Я удивленно взглянул на нее. Это было уже не Романчик-Ромушка. Она впервые отказалась от уменьшительных. Я почувствовал страшное волнение.
— Слушай меня внимательно. В следующий раз, когда это случится, когда при тебе будут оскорблять твою мать, в следующий раз я хочу, чтобы тебя принесли домой на носилках. Ты понимаешь?
Я застыл с раскрытым ртом. Ее лицо было непроницаемо, очень сурово. В глазах — ни тени жалости. Я не мог поверить, что это говорит моя мать. Как она может? Не я ли ее Ромушка, ее маленький принц, ее сокровище?
— Я хочу, чтобы тебя принесли домой в крови, ты слышишь меня? Даже если у тебя не останется ни одной целой кости, ты меня слышишь?
Ее голос нарастал, она наклонилась ко мне со сверкающими глазами, почти крича.
— Иначе нет смысла уезжать… Незачем туда ехать.
Глубокое чувство несправедливости охватило меня. Мои губы стали кривиться, глаза наполнились слезами, я раскрыл рот… Больше я ничего не успел. Страшная пощечина обрушилась на меня, потом еще и еще. Мой ужас был столь велик, что слезы исчезли как по волшебству. Впервые мать подняла на меня руку. И как все, что она делала, это не было сделано наполовину. Оцепенев, я застыл под ударами. Я даже не ревел.
— Запомни, что я сказала. С этого дня ты будешь защищать меня. Мне все равно, что они с тобой сделают. Самое страшное — другое. Ты умрешь, если будет надо.
Я все еще делал вид, что не понимаю, что мне только двенадцать лет, пытался увильнуть, но прекрасно все понимал. Мать заметила это и успокоилась. Она шумно вздохнула — признак удовлетворения — и пошла налить себе стакан чаю. Она пила чай с сахаром вприкуску. Взгляд у нее был отсутствующий. Она что-то придумывала, комбинировала, рассчитывала. Затем выплюнула остаток сахара на блюдечко, взяла сумочку и вышла. Мать направилась прямо во французское консульство и предприняла энергичные шаги, чтобы нам разрешили постоянное жительство в стране, где, как она написала в прошении, составленном господином Дьёлёвё-Колек, «мой сын имеет намерение обосноваться, выучиться и стать человеком». Но здесь формулировка, вероятно, неточно выражала ее замыслы, просто она до конца не отдавала себе отчета в том, чего, в сущности, ждала от меня.

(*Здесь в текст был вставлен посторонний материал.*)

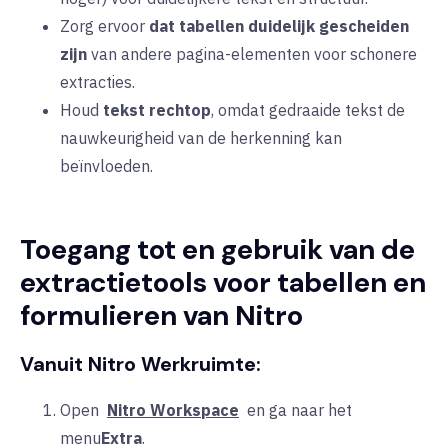
Zorg ervoor
dat tabellen duidelijk gescheiden
zijn
van andere pagina-elementen voor schonere
extracties.
Houd
tekst rechtop
, omdat gedraaide tekst de
nauwkeurigheid van de herkenning kan
beïnvloeden.
Toegang tot en gebruik van de
extractietools voor tabellen en
formulieren van Nitro
Vanuit Nitro Werkruimte:
Open
Nitro Workspace
en ga naar het
menu
Extra
.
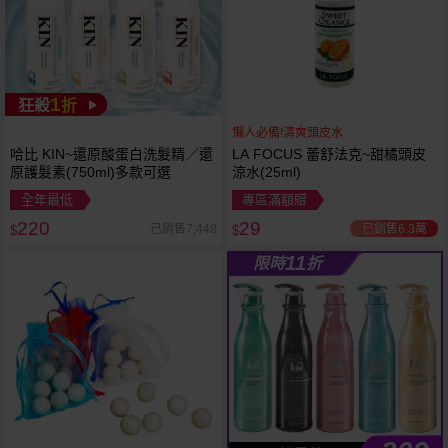
1
狂殺
折
懶人必備!清爽頭皮水
哈比 KIN~還原酸蛋白洗髮精／還
LA FOCUS 蕾舒法克~甜橘頭皮
原護髮素(750ml)多款可選
涼水(25ml)
全年最低
專區滿額贈
220
29
已銷售6.3萬
已銷售7,448
$
$
11
限時
折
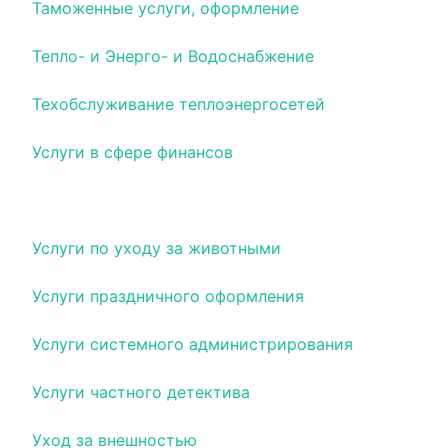
Таможенные услуги, оформление
Тепло- и Энерго- и Водоснабжение
Техобслуживание теплоэнергосетей
Услуги в сфере финансов
Услуги по подбору персонала
Услуги по уходу за животными
Услуги праздничного оформления
Услуги системного администрирования
Услуги частного детектива
Уход за внешностью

От первого контакта с Францией, с Ниццей, у меня остался в памяти привокзальный носильщик в длинной синей блузе, в фуражке с кожаными ремешками и прекрасным цветом лица, приобретенным благодаря солнцу, морскому воздуху и доброму вину.
Сегодня форма французских носильщиков почти не изменилась, и, всякий раз возвращаясь на Юг, я вновь встречаю друга своего детства.
Мы поручили ему свой кофр, в котором заключалось все наше будущее, то есть небезызвестное старинное русское серебро, чья продажа должна была обеспечить наше благополучие на несколько лет вперед, которые мне потребуются, чтобы осмотреться и встать на ноги. Мы остановились в семейном пансионе на улице Буффа, и мать, едва успев выкурить первую французскую сигарету — «Голуаз блё», — открыла кофр, выбрала из «сокровища» самые лучшие вещи, переложила их в свой чемоданчик и с уверенным видом пустилась в путь по улицам Ниццы в поисках покупателя. Я же, сгорая от нетерпения, помчался возобновлять свою дружбу с морем. Оно сразу же узнало меня и бросилось навстречу, лизнув мне ноги.